Mobile phones, and always being available

Thoughts

One of the more recent Business Blazes dropped this truth bomb at the start:

I sometimes feel the invention of the mobile phone was a bad move for society, as we now seem to think everyone in our contacts list should really be readily accessible around the clock. And we get irritated if they don’t respond to our messages in a timely fashion.

I’m sure mobile phones have been a net positive for the world, at least on balance. There are people for whom their smartphone is their computer, their primary business tool, and their only way to keep in contact with people. The alternative for so many, especially in the developing world, would be… nothing.

I watched a great documentary a few years ago about an entrepreneur in Indonesia who’d collect everyone’s mobile phone in his town, then for a small fee ride them on his motorbike for a few hours to the nearest phone tower. All the cached messages would be sent and received, and he’d deliver them back. It put a lot of my whinging into stark contrast.

Now, having said all that, even the most optimistic technologist would (or should!) readily admit that mobile phones have been a mixed blessing. Populations in the developed world treat them as disposable accessories to be refreshed annually with ever-diminishing returns and functional justification, generating millions of tons of e-waste laced with rare earths and other non-recyclable materials.

Sociologically there’s still the open question about mobile addiction, online bulling, extortionate mobile applications store practices, and what Cory Wong and Cody Fry so eloquently put in their song Golden:

Looking all around at the people I see;
Everybody’s living the dream.
Starring in the show that we film on our phones;
Taking pictures for pretend magazines.

You could write entire books just on each of these points.

But back to Simon’s point in Business Blaze, via his illustrious writer Danny (AM I RIGHT, PETER!?). Mobile phones didn’t just make it easier for us to reach out to other people, it made it easier for others to always access us. I don’t think we’ve fully come to terms with the implications.

I’m part of the last generation (yay, millennials!) ever in human history that can remember a time before ubiquitous access was normalised. I had to arrange meetups with friends in advance as a kid, with set times and locations. I got a phone by the time I was 13, but it was unusual enough that MSN Messenger, ICQ, and email were still the only reliable ways to reach out to someone. I’m sure some of the Gen-X and Baby Boomers among you would even consider those luxurious. Early Seinfeld episodes literally used inaccessibility as a plot device and joke punchline… they would make no sense now.

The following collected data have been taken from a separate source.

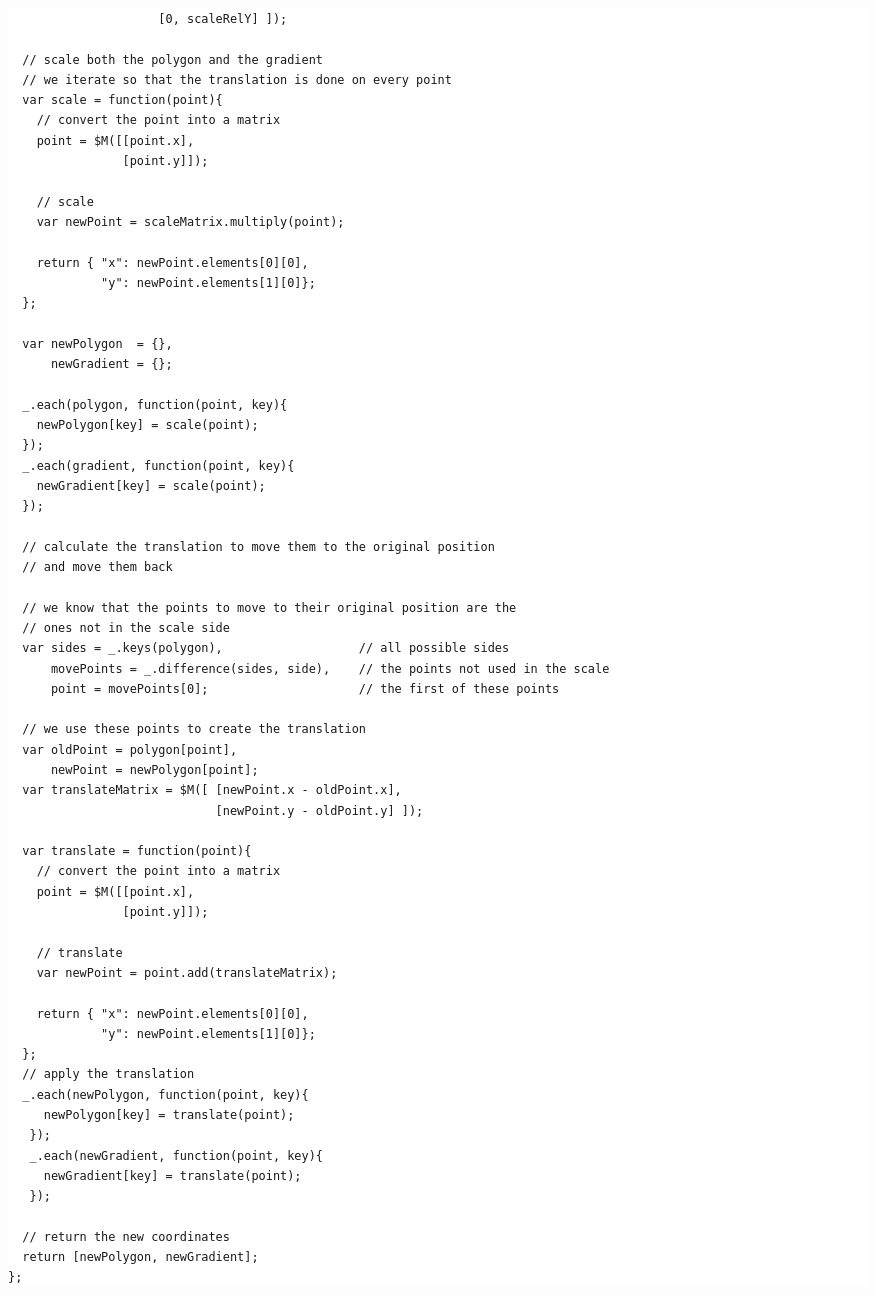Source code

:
 ```
                     [0, scaleRelY] ]);

  // scale both the polygon and the gradient
  // we iterate so that the translation is done on every point
  var scale = function(point){
    // convert the point into a matrix
    point = $M([[point.x], 
                [point.y]]);

    // scale
    var newPoint = scaleMatrix.multiply(point);

    return { "x": newPoint.elements[0][0],
             "y": newPoint.elements[1][0]};
  };

  var newPolygon  = {},
      newGradient = {};

  _.each(polygon, function(point, key){
    newPolygon[key] = scale(point);
  });
  _.each(gradient, function(point, key){
    newGradient[key] = scale(point);
  });

  // calculate the translation to move them to the original position
  // and move them back

  // we know that the points to move to their original position are the
  // ones not in the scale side
  var sides = _.keys(polygon),                   // all possible sides
      movePoints = _.difference(sides, side),    // the points not used in the scale
      point = movePoints[0];                     // the first of these points

  // we use these points to create the translation
  var oldPoint = polygon[point],
      newPoint = newPolygon[point];
  var translateMatrix = $M([ [newPoint.x - oldPoint.x],
                             [newPoint.y - oldPoint.y] ]);

  var translate = function(point){
    // convert the point into a matrix
    point = $M([[point.x], 
                [point.y]]);

    // translate
    var newPoint = point.add(translateMatrix);

    return { "x": newPoint.elements[0][0],
             "y": newPoint.elements[1][0]};
  };
  // apply the translation
  _.each(newPolygon, function(point, key){
     newPolygon[key] = translate(point);
   });
   _.each(newGradient, function(point, key){
     newGradient[key] = translate(point);
   });

  // return the new coordinates
  return [newPolygon, newGradient];
};
```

Which comes back to the point about expectations. You’re required to have one of these infernal devices on you at all times to participate in the modern world, and our society has codified a set of norms and expected behaviour around them. I don’t think many of them are healthy.

Phone callers demand you drop everything you’re doing and focus on them, which is incredibly invasive for a device that’s on your person 24/7. Some of those calls may be required in emergency situations, but it’s seeped out into every interaction. We’re trained to let the phone keep ringing, because immediately rejecting the call is considered rude and a snub. But really, who are we kidding? And the only acceptable excuse for not answering a call, beyond bathroom activities or maybe even being asleep? I was on another call. At least with a landline you could claim you were elsewhere when a caller got your entertaining voicemail message.

Text messages, private DMs, and public social media mentions don’t carry the same level of urgency, but the expectations remain. We’ve associated how much we value someone on how studious they are with their replies on these silly, artificial slabs. This disproportionately affects introverts for whom excessive social interactions are a drain and source of anxiety, but I’m sure its not healthy for anyone. Our social circles have become ever wider, but are they any deeper?

If there’s any hope here, it’s that introverts are a resourceful bunch, and will continue to find new and innovative ways to obfuscate and pretend communications are interrupted for reasons beyond their control… something we can all benefit from. I’m sorry, my latest vaccine didn’t have enough 5G antigens!